**DOCUMENT SOURCE**
Au nord, des hommes éminents dans le monde négociant emploient leur capital à prendre livraison de coolies, et leurs vaisseaux à transporter ces malheureux qui sont ainsi achetés et vendus[1] — et au sud, on prétend que « la politique et aussi l’humanité interdisent d’étendre la société libre à un nouveau peuple et aux générations à venir ; on nous assure que « la chose étant immorale et irréligieuse ne peut manquer de tomber et de livrer place à une société esclave, — système social aussi vieux que le monde, et aussi universel que l’homme[2]. »

  1. Le plus grand nombre des coolies va à la Havane, où on les envoie dans l’intérieur de l’île et sont traités exactement comme esclaves. Voici ce qu’écrivait le consul américain à la Havane, à la date du 14 avril 1855, au sujet de l’arrivée d’un vaisseau anglais, avec une cargaison de quatre cents émigrants chinois. « C’est le premier lot d’un nombre attendu, d’après un contrat qui stipule pour 7.000 ou 8.000. » D’autres contrats sont passés, et comme le prix a monté de 120 dollars à 170 et que les émigrants s’enlèvent aussitôt leur arrivée, il est plus que probable qu’on en importera davantage. « Parmi ceux qui sont déjà ici, dit le correspondant journal américain, il y a nombre de pirates qui ont été capturés et vendus aux contractants. » Le consul dit plus loin : « Que ces travailleurs ne sont pas mieux et même sont plus mal traités sur les plantations que les nègres esclaves. » Un capitaliste envoie un agent pour exporter 10.000 coolies, et on calcule qu’il s’est passé de 1855 à 1856, des contrats pour 50.000. Le taux de mortalité à bord semble être un dixième, de sorte que sur le dernier chiffre 5.000 périront dans la traversée. À New-York, un navire, le Shylark, sur 500 Chinois en a perdu 59. Du port de Swatow, en 1855, douze navires, dont cinq américains, ont embarqué 6.388 coolies. Swatow est un port illicite, même pour un négoce légal.

**DONNÉES**

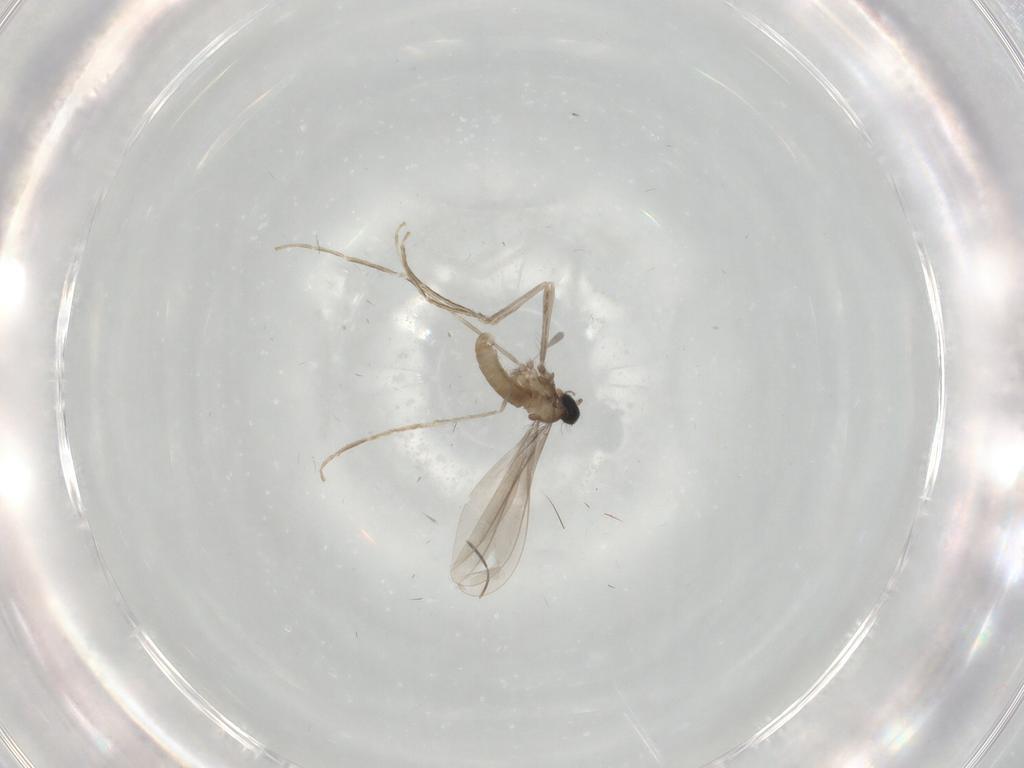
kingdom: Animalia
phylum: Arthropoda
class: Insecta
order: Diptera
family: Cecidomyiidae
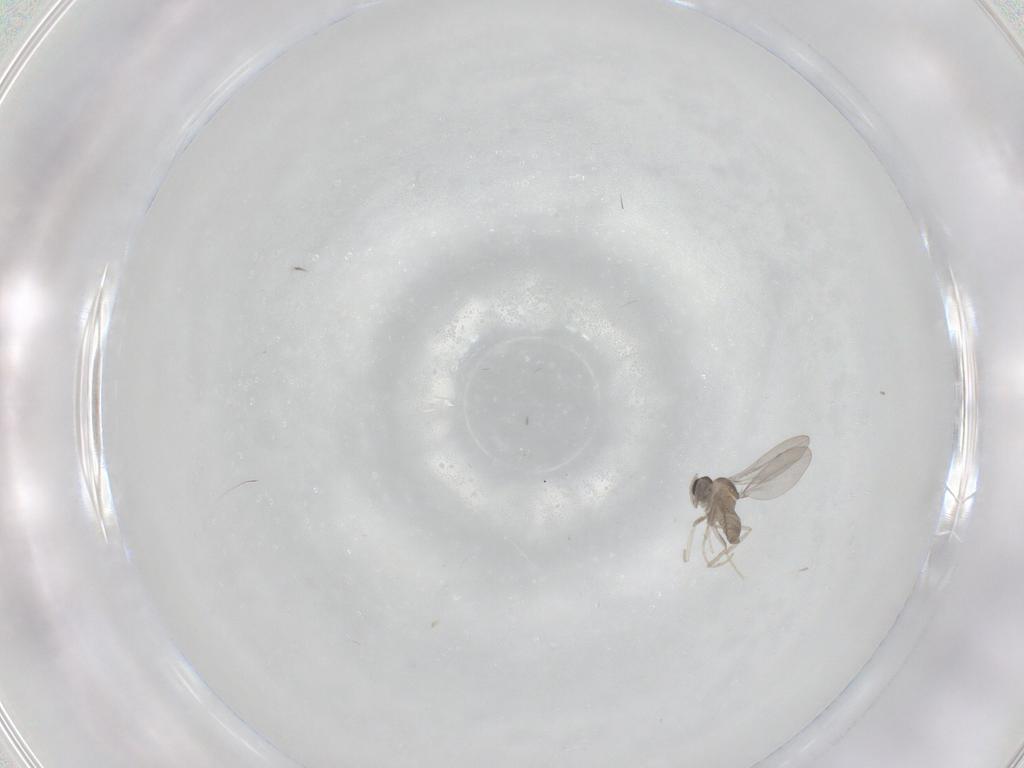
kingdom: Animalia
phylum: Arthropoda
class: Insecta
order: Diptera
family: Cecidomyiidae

...

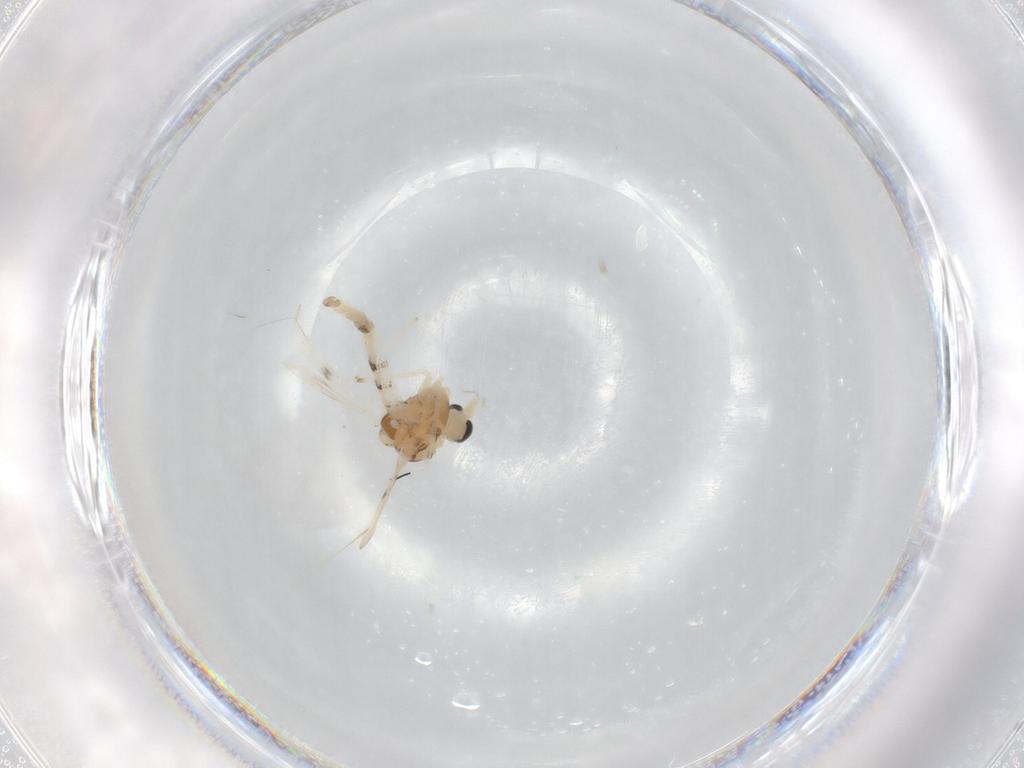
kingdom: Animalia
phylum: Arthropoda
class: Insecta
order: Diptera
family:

**TRAVAIL DEMANDÉ**
D'après le document source, combien de coolies les douze navires partis du port de Swatow en 1855 ont-ils embarqués ? La liste qui précède n'a aucun lien avec le document source.

**SOLUTION DU PROBLÈME**
Ils ont embarqué 6.388 coolies.